WHAT THE TASK ASKS >> Copy the following lines word for word, leaving nothing out and changing nothing.

MATERIAL FOR THIS EXERCISE >>

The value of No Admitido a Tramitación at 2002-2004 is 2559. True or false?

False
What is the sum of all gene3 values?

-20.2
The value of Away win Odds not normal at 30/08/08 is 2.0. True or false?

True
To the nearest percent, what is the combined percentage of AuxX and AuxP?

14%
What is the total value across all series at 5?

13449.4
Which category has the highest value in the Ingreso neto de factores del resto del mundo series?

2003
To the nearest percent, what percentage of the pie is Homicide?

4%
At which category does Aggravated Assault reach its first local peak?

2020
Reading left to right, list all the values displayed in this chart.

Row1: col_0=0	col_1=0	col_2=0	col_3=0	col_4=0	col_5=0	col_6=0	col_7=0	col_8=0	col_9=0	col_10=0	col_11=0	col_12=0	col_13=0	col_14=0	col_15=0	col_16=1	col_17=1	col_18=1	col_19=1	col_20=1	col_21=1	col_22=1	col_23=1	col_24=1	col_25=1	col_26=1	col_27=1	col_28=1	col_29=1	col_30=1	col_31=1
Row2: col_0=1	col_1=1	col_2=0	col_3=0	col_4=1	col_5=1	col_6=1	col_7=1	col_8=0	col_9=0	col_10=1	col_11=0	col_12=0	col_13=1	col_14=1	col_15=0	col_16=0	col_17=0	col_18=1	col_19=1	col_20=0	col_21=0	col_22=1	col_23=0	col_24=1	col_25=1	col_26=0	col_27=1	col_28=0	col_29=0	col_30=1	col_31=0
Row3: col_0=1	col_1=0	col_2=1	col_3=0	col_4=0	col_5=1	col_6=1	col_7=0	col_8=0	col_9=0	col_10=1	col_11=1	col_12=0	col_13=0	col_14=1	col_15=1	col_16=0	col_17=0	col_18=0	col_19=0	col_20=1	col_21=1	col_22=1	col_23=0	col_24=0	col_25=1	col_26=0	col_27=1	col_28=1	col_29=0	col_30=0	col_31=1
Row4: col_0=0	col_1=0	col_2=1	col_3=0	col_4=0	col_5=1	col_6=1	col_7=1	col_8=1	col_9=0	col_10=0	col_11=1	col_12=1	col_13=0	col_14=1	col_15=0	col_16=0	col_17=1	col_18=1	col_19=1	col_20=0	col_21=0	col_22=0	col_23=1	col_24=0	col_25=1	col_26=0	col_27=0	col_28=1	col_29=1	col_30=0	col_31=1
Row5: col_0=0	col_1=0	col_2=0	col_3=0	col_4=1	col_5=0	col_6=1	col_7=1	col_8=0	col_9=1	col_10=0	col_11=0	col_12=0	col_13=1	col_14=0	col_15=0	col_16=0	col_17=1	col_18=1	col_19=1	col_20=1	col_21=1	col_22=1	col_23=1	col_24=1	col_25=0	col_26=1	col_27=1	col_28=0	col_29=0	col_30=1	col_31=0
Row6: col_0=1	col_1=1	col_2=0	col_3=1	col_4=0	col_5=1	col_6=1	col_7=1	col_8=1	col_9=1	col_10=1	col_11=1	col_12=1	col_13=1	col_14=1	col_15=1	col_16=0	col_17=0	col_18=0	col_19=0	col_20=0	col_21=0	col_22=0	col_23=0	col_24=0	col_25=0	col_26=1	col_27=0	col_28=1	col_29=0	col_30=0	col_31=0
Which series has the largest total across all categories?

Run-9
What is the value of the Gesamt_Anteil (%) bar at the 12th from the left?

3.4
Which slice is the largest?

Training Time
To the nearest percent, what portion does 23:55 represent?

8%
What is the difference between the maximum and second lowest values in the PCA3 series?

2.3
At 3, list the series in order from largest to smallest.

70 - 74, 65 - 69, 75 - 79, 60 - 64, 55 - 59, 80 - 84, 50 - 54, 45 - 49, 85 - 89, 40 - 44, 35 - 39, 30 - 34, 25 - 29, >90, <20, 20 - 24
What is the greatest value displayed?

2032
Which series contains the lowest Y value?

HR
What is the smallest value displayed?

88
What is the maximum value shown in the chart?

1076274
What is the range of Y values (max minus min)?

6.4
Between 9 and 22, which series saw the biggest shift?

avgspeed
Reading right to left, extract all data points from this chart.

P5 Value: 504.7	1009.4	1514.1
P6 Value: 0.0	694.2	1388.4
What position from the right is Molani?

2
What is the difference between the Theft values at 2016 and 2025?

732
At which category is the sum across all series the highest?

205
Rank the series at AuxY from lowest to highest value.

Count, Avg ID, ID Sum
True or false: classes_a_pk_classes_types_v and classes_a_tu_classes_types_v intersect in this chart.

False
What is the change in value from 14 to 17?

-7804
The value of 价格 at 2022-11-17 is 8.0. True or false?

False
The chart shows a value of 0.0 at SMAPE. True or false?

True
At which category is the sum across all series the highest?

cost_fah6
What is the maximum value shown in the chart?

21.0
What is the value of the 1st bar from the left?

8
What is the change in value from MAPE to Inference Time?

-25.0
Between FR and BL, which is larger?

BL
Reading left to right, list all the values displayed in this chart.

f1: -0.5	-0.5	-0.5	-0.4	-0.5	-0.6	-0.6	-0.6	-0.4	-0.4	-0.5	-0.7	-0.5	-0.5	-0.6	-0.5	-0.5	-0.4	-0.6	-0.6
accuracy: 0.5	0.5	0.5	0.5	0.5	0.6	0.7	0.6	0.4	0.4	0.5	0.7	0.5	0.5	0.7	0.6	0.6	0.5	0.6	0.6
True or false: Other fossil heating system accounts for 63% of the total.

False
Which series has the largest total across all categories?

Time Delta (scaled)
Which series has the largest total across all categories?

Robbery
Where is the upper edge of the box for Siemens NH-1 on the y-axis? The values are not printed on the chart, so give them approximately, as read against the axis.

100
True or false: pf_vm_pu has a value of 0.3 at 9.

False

SOLUTION TO THIS EXERCISE >>
The value of No Admitido a Tramitación at 2002-2004 is 2559. True or false?

False
What is the sum of all gene3 values?

-20.2
The value of Away win Odds not normal at 30/08/08 is 2.0. True or false?

True
To the nearest percent, what is the combined percentage of AuxX and AuxP?

14%
What is the total value across all series at 5?

13449.4
Which category has the highest value in the Ingreso neto de factores del resto del mundo series?

2003
To the nearest percent, what percentage of the pie is Homicide?

4%
At which category does Aggravated Assault reach its first local peak?

2020
Reading left to right, list all the values displayed in this chart.

Row1: col_0=0	col_1=0	col_2=0	col_3=0	col_4=0	col_5=0	col_6=0	col_7=0	col_8=0	col_9=0	col_10=0	col_11=0	col_12=0	col_13=0	col_14=0	col_15=0	col_16=1	col_17=1	col_18=1	col_19=1	col_20=1	col_21=1	col_22=1	col_23=1	col_24=1	col_25=1	col_26=1	col_27=1	col_28=1	col_29=1	col_30=1	col_31=1
Row2: col_0=1	col_1=1	col_2=0	col_3=0	col_4=1	col_5=1	col_6=1	col_7=1	col_8=0	col_9=0	col_10=1	col_11=0	col_12=0	col_13=1	col_14=1	col_15=0	col_16=0	col_17=0	col_18=1	col_19=1	col_20=0	col_21=0	col_22=1	col_23=0	col_24=1	col_25=1	col_26=0	col_27=1	col_28=0	col_29=0	col_30=1	col_31=0
Row3: col_0=1	col_1=0	col_2=1	col_3=0	col_4=0	col_5=1	col_6=1	col_7=0	col_8=0	col_9=0	col_10=1	col_11=1	col_12=0	col_13=0	col_14=1	col_15=1	col_16=0	col_17=0	col_18=0	col_19=0	col_20=1	col_21=1	col_22=1	col_23=0	col_24=0	col_25=1	col_26=0	col_27=1	col_28=1	col_29=0	col_30=0	col_31=1
Row4: col_0=0	col_1=0	col_2=1	col_3=0	col_4=0	col_5=1	col_6=1	col_7=1	col_8=1	col_9=0	col_10=0	col_11=1	col_12=1	col_13=0	col_14=1	col_15=0	col_16=0	col_17=1	col_18=1	col_19=1	col_20=0	col_21=0	col_22=0	col_23=1	col_24=0	col_25=1	col_26=0	col_27=0	col_28=1	col_29=1	col_30=0	col_31=1
Row5: col_0=0	col_1=0	col_2=0	col_3=0	col_4=1	col_5=0	col_6=1	col_7=1	col_8=0	col_9=1	col_10=0	col_11=0	col_12=0	col_13=1	col_14=0	col_15=0	col_16=0	col_17=1	col_18=1	col_19=1	col_20=1	col_21=1	col_22=1	col_23=1	col_24=1	col_25=0	col_26=1	col_27=1	col_28=0	col_29=0	col_30=1	col_31=0
Row6: col_0=1	col_1=1	col_2=0	col_3=1	col_4=0	col_5=1	col_6=1	col_7=1	col_8=1	col_9=1	col_10=1	col_11=1	col_12=1	col_13=1	col_14=1	col_15=1	col_16=0	col_17=0	col_18=0	col_19=0	col_20=0	col_21=0	col_22=0	col_23=0	col_24=0	col_25=0	col_26=1	col_27=0	col_28=1	col_29=0	col_30=0	col_31=0
Which series has the largest total across all categories?

Run-9
What is the value of the Gesamt_Anteil (%) bar at the 12th from the left?

3.4
Which slice is the largest?

Training Time
To the nearest percent, what portion does 23:55 represent?

8%
What is the difference between the maximum and second lowest values in the PCA3 series?

2.3
At 3, list the series in order from largest to smallest.

70 - 74, 65 - 69, 75 - 79, 60 - 64, 55 - 59, 80 - 84, 50 - 54, 45 - 49, 85 - 89, 40 - 44, 35 - 39, 30 - 34, 25 - 29, >90, <20, 20 - 24
What is the greatest value displayed?

2032
Which series contains the lowest Y value?

HR
What is the smallest value displayed?

88
What is the maximum value shown in the chart?

1076274
What is the range of Y values (max minus min)?

6.4
Between 9 and 22, which series saw the biggest shift?

avgspeed
Reading right to left, extract all data points from this chart.

P5 Value: 504.7	1009.4	1514.1
P6 Value: 0.0	694.2	1388.4
What position from the right is Molani?

2
What is the difference between the Theft values at 2016 and 2025?

732
At which category is the sum across all series the highest?

205
Rank the series at AuxY from lowest to highest value.

Count, Avg ID, ID Sum
True or false: classes_a_pk_classes_types_v and classes_a_tu_classes_types_v intersect in this chart.

False
What is the change in value from 14 to 17?

-7804
The value of 价格 at 2022-11-17 is 8.0. True or false?

False
The chart shows a value of 0.0 at SMAPE. True or false?

True
At which category is the sum across all series the highest?

cost_fah6
What is the maximum value shown in the chart?

21.0
What is the value of the 1st bar from the left?

8
What is the change in value from MAPE to Inference Time?

-25.0
Between FR and BL, which is larger?

BL
Reading left to right, list all the values displayed in this chart.

f1: -0.5	-0.5	-0.5	-0.4	-0.5	-0.6	-0.6	-0.6	-0.4	-0.4	-0.5	-0.7	-0.5	-0.5	-0.6	-0.5	-0.5	-0.4	-0.6	-0.6
accuracy: 0.5	0.5	0.5	0.5	0.5	0.6	0.7	0.6	0.4	0.4	0.5	0.7	0.5	0.5	0.7	0.6	0.6	0.5	0.6	0.6
True or false: Other fossil heating system accounts for 63% of the total.

False
Which series has the largest total across all categories?

Time Delta (scaled)
Which series has the largest total across all categories?

Robbery
Where is the upper edge of the box for Siemens NH-1 on the y-axis? The values are not printed on the chart, so give them approximately, as read against the axis.

100
True or false: pf_vm_pu has a value of 0.3 at 9.

False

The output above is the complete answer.